Assignment: Restate all of the data exactly.

Segment Start: Supplied data

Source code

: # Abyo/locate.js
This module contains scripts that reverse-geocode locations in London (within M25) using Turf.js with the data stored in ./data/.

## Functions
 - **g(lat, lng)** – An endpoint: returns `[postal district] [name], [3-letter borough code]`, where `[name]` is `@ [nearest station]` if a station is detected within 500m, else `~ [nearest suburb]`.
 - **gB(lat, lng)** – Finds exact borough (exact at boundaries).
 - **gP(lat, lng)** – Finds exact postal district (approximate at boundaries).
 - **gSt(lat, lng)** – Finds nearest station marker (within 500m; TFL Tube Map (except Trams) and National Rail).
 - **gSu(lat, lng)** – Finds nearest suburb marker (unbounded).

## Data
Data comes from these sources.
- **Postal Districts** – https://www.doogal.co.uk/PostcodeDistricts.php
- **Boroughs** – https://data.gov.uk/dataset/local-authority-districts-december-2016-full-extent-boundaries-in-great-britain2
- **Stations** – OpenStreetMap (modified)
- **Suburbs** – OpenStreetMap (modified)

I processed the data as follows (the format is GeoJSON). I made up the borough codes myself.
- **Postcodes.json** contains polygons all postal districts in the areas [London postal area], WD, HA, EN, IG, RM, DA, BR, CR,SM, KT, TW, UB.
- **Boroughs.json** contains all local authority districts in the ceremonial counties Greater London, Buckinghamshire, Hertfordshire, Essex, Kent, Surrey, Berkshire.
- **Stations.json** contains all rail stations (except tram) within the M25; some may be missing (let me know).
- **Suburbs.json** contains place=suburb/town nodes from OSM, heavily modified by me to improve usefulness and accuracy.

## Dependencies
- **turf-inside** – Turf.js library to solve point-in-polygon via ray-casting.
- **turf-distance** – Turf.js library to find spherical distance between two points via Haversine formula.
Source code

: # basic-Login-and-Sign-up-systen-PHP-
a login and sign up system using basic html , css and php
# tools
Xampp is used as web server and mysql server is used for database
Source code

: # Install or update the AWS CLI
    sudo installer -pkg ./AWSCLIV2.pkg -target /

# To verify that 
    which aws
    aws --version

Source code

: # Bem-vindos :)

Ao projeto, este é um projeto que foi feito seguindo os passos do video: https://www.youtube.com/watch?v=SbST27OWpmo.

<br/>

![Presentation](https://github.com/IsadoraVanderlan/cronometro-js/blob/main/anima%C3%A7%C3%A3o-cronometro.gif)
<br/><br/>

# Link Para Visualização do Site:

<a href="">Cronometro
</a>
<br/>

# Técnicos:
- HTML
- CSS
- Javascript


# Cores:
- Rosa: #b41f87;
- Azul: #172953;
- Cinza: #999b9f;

Segment End: Supplied data

Result below:
Source code

: # Abyo/locate.js
This module contains scripts that reverse-geocode locations in London (within M25) using Turf.js with the data stored in ./data/.

## Functions
 - **g(lat, lng)** – An endpoint: returns `[postal district] [name], [3-letter borough code]`, where `[name]` is `@ [nearest station]` if a station is detected within 500m, else `~ [nearest suburb]`.
 - **gB(lat, lng)** – Finds exact borough (exact at boundaries).
 - **gP(lat, lng)** – Finds exact postal district (approximate at boundaries).
 - **gSt(lat, lng)** – Finds nearest station marker (within 500m; TFL Tube Map (except Trams) and National Rail).
 - **gSu(lat, lng)** – Finds nearest suburb marker (unbounded).

## Data
Data comes from these sources.
- **Postal Districts** – https://www.doogal.co.uk/PostcodeDistricts.php
- **Boroughs** – https://data.gov.uk/dataset/local-authority-districts-december-2016-full-extent-boundaries-in-great-britain2
- **Stations** – OpenStreetMap (modified)
- **Suburbs** – OpenStreetMap (modified)

I processed the data as follows (the format is GeoJSON). I made up the borough codes myself.
- **Postcodes.json** contains polygons all postal districts in the areas [London postal area], WD, HA, EN, IG, RM, DA, BR, CR,SM, KT, TW, UB.
- **Boroughs.json** contains all local authority districts in the ceremonial counties Greater London, Buckinghamshire, Hertfordshire, Essex, Kent, Surrey, Berkshire.
- **Stations.json** contains all rail stations (except tram) within the M25; some may be missing (let me know).
- **Suburbs.json** contains place=suburb/town nodes from OSM, heavily modified by me to improve usefulness and accuracy.

## Dependencies
- **turf-inside** – Turf.js library to solve point-in-polygon via ray-casting.
- **turf-distance** – Turf.js library to find spherical distance between two points via Haversine formula.
Source code

: # basic-Login-and-Sign-up-systen-PHP-
a login and sign up system using basic html , css and php
# tools
Xampp is used as web server and mysql server is used for database
Source code

: # Install or update the AWS CLI
    sudo installer -pkg ./AWSCLIV2.pkg -target /

# To verify that 
    which aws
    aws --version

Source code

: # Bem-vindos :)

Ao projeto, este é um projeto que foi feito seguindo os passos do video: https://www.youtube.com/watch?v=SbST27OWpmo.

<br/>

![Presentation](https://github.com/IsadoraVanderlan/cronometro-js/blob/main/anima%C3%A7%C3%A3o-cronometro.gif)
<br/><br/>

# Link Para Visualização do Site:

<a href="">Cronometro
</a>
<br/>

# Técnicos:
- HTML
- CSS
- Javascript


# Cores:
- Rosa: #b41f87;
- Azul: #172953;
- Cinza: #999b9f;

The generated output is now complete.